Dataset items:
--- start ---
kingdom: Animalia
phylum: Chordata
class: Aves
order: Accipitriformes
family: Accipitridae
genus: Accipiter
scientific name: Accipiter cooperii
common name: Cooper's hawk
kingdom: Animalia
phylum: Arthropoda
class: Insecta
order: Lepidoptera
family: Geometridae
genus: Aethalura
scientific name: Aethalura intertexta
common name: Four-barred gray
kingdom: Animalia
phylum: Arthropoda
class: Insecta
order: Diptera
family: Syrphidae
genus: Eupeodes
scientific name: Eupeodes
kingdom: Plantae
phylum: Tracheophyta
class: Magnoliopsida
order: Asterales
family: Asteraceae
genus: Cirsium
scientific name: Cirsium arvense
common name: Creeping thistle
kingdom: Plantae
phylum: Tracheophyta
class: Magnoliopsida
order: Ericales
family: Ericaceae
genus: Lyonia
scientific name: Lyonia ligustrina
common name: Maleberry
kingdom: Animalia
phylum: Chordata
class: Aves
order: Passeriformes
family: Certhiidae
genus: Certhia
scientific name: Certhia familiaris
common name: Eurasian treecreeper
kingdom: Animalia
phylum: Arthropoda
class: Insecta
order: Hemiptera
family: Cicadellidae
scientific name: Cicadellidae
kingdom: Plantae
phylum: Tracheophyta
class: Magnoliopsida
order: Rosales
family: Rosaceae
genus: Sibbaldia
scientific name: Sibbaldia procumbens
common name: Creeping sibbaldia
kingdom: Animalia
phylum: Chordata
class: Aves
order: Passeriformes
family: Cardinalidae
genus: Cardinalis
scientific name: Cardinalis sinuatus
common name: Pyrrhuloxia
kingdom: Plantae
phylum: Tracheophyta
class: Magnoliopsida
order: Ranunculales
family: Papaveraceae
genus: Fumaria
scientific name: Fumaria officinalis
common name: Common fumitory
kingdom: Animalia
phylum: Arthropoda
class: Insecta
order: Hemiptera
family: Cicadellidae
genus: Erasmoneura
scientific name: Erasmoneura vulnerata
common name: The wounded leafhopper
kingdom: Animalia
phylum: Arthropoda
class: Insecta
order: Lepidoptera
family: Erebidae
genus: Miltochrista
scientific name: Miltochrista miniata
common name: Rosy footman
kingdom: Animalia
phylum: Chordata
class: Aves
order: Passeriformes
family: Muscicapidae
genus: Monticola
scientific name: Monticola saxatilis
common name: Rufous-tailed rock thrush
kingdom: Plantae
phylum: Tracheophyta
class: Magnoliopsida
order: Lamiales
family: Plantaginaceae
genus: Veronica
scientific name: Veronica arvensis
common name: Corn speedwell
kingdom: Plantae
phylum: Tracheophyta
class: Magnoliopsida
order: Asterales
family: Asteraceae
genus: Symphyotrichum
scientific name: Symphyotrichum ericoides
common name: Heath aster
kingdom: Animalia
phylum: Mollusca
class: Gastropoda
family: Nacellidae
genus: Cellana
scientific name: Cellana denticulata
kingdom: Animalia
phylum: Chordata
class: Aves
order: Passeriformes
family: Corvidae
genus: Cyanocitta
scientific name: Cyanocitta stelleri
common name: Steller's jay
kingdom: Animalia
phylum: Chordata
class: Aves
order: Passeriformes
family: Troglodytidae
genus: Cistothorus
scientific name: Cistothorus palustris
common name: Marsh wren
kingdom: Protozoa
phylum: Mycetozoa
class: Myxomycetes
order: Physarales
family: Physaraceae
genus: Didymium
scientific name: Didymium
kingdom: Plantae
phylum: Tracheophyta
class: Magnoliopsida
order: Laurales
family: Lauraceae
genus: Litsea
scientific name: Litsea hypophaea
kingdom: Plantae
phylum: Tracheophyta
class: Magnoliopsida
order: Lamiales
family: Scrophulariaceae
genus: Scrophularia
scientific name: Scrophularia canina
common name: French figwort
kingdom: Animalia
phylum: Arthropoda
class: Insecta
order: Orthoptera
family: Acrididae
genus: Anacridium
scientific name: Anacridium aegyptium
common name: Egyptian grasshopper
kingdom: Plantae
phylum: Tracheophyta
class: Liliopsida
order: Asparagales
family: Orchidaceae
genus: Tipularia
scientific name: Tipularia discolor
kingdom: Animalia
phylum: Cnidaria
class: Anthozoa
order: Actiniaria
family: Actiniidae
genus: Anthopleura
--- end ---
Please rewrite the data above with every "common name" changed to "vernacular name" and everything else left as it is.

Result of this task:
kingdom: Animalia
phylum: Chordata
class: Aves
order: Accipitriformes
family: Accipitridae
genus: Accipiter
scientific name: Accipiter cooperii
vernacular name: Cooper's hawk
kingdom: Animalia
phylum: Arthropoda
class: Insecta
order: Lepidoptera
family: Geometridae
genus: Aethalura
scientific name: Aethalura intertexta
vernacular name: Four-barred gray
kingdom: Animalia
phylum: Arthropoda
class: Insecta
order: Diptera
family: Syrphidae
genus: Eupeodes
scientific name: Eupeodes
kingdom: Plantae
phylum: Tracheophyta
class: Magnoliopsida
order: Asterales
family: Asteraceae
genus: Cirsium
scientific name: Cirsium arvense
vernacular name: Creeping thistle
kingdom: Plantae
phylum: Tracheophyta
class: Magnoliopsida
order: Ericales
family: Ericaceae
genus: Lyonia
scientific name: Lyonia ligustrina
vernacular name: Maleberry
kingdom: Animalia
phylum: Chordata
class: Aves
order: Passeriformes
family: Certhiidae
genus: Certhia
scientific name: Certhia familiaris
vernacular name: Eurasian treecreeper
kingdom: Animalia
phylum: Arthropoda
class: Insecta
order: Hemiptera
family: Cicadellidae
scientific name: Cicadellidae
kingdom: Plantae
phylum: Tracheophyta
class: Magnoliopsida
order: Rosales
family: Rosaceae
genus: Sibbaldia
scientific name: Sibbaldia procumbens
vernacular name: Creeping sibbaldia
kingdom: Animalia
phylum: Chordata
class: Aves
order: Passeriformes
family: Cardinalidae
genus: Cardinalis
scientific name: Cardinalis sinuatus
vernacular name: Pyrrhuloxia
kingdom: Plantae
phylum: Tracheophyta
class: Magnoliopsida
order: Ranunculales
family: Papaveraceae
genus: Fumaria
scientific name: Fumaria officinalis
vernacular name: Common fumitory
kingdom: Animalia
phylum: Arthropoda
class: Insecta
order: Hemiptera
family: Cicadellidae
genus: Erasmoneura
scientific name: Erasmoneura vulnerata
vernacular name: The wounded leafhopper
kingdom: Animalia
phylum: Arthropoda
class: Insecta
order: Lepidoptera
family: Erebidae
genus: Miltochrista
scientific name: Miltochrista miniata
vernacular name: Rosy footman
kingdom: Animalia
phylum: Chordata
class: Aves
order: Passeriformes
family: Muscicapidae
genus: Monticola
scientific name: Monticola saxatilis
vernacular name: Rufous-tailed rock thrush
kingdom: Plantae
phylum: Tracheophyta
class: Magnoliopsida
order: Lamiales
family: Plantaginaceae
genus: Veronica
scientific name: Veronica arvensis
vernacular name: Corn speedwell
kingdom: Plantae
phylum: Tracheophyta
class: Magnoliopsida
order: Asterales
family: Asteraceae
genus: Symphyotrichum
scientific name: Symphyotrichum ericoides
vernacular name: Heath aster
kingdom: Animalia
phylum: Mollusca
class: Gastropoda
family: Nacellidae
genus: Cellana
scientific name: Cellana denticulata
kingdom: Animalia
phylum: Chordata
class: Aves
order: Passeriformes
family: Corvidae
genus: Cyanocitta
scientific name: Cyanocitta stelleri
vernacular name: Steller's jay
kingdom: Animalia
phylum: Chordata
class: Aves
order: Passeriformes
family: Troglodytidae
genus: Cistothorus
scientific name: Cistothorus palustris
vernacular name: Marsh wren
kingdom: Protozoa
phylum: Mycetozoa
class: Myxomycetes
order: Physarales
family: Physaraceae
genus: Didymium
scientific name: Didymium
kingdom: Plantae
phylum: Tracheophyta
class: Magnoliopsida
order: Laurales
family: Lauraceae
genus: Litsea
scientific name: Litsea hypophaea
kingdom: Plantae
phylum: Tracheophyta
class: Magnoliopsida
order: Lamiales
family: Scrophulariaceae
genus: Scrophularia
scientific name: Scrophularia canina
vernacular name: French figwort
kingdom: Animalia
phylum: Arthropoda
class: Insecta
order: Orthoptera
family: Acrididae
genus: Anacridium
scientific name: Anacridium aegyptium
vernacular name: Egyptian grasshopper
kingdom: Plantae
phylum: Tracheophyta
class: Liliopsida
order: Asparagales
family: Orchidaceae
genus: Tipularia
scientific name: Tipularia discolor
kingdom: Animalia
phylum: Cnidaria
class: Anthozoa
order: Actiniaria
family: Actiniidae
genus: Anthopleura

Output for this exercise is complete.